[Saved data entries]
-----

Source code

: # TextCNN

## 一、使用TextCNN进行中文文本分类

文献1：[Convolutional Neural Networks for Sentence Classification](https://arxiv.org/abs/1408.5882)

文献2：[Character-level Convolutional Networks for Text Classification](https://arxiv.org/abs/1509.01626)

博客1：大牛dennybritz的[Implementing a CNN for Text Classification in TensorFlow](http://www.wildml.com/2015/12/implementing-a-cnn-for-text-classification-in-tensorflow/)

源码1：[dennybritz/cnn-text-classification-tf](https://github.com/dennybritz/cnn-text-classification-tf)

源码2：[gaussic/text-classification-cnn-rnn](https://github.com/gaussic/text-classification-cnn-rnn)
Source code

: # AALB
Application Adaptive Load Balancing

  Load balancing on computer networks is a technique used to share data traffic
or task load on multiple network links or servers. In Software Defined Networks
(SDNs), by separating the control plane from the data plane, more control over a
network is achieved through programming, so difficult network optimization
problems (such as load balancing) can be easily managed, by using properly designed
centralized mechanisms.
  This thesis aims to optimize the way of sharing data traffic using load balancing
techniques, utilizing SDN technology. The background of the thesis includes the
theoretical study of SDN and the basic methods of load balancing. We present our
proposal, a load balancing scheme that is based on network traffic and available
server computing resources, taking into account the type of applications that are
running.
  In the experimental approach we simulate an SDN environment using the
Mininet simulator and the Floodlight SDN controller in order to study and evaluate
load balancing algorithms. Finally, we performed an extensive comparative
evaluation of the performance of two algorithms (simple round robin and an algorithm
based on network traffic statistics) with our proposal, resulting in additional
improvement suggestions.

-----

▶ [What the task asks] Return all of the data above, keeping every line exactly as it appears.

▶ [Solution to the exercise]
Source code

: # TextCNN

## 一、使用TextCNN进行中文文本分类

文献1：[Convolutional Neural Networks for Sentence Classification](https://arxiv.org/abs/1408.5882)

文献2：[Character-level Convolutional Networks for Text Classification](https://arxiv.org/abs/1509.01626)

博客1：大牛dennybritz的[Implementing a CNN for Text Classification in TensorFlow](http://www.wildml.com/2015/12/implementing-a-cnn-for-text-classification-in-tensorflow/)

源码1：[dennybritz/cnn-text-classification-tf](https://github.com/dennybritz/cnn-text-classification-tf)

源码2：[gaussic/text-classification-cnn-rnn](https://github.com/gaussic/text-classification-cnn-rnn)
Source code

: # AALB
Application Adaptive Load Balancing

  Load balancing on computer networks is a technique used to share data traffic
or task load on multiple network links or servers. In Software Defined Networks
(SDNs), by separating the control plane from the data plane, more control over a
network is achieved through programming, so difficult network optimization
problems (such as load balancing) can be easily managed, by using properly designed
centralized mechanisms.
  This thesis aims to optimize the way of sharing data traffic using load balancing
techniques, utilizing SDN technology. The background of the thesis includes the
theoretical study of SDN and the basic methods of load balancing. We present our
proposal, a load balancing scheme that is based on network traffic and available
server computing resources, taking into account the type of applications that are
running.
  In the experimental approach we simulate an SDN environment using the
Mininet simulator and the Floodlight SDN controller in order to study and evaluate
load balancing algorithms. Finally, we performed an extensive comparative
evaluation of the performance of two algorithms (simple round robin and an algorithm
based on network traffic statistics) with our proposal, resulting in additional
improvement suggestions.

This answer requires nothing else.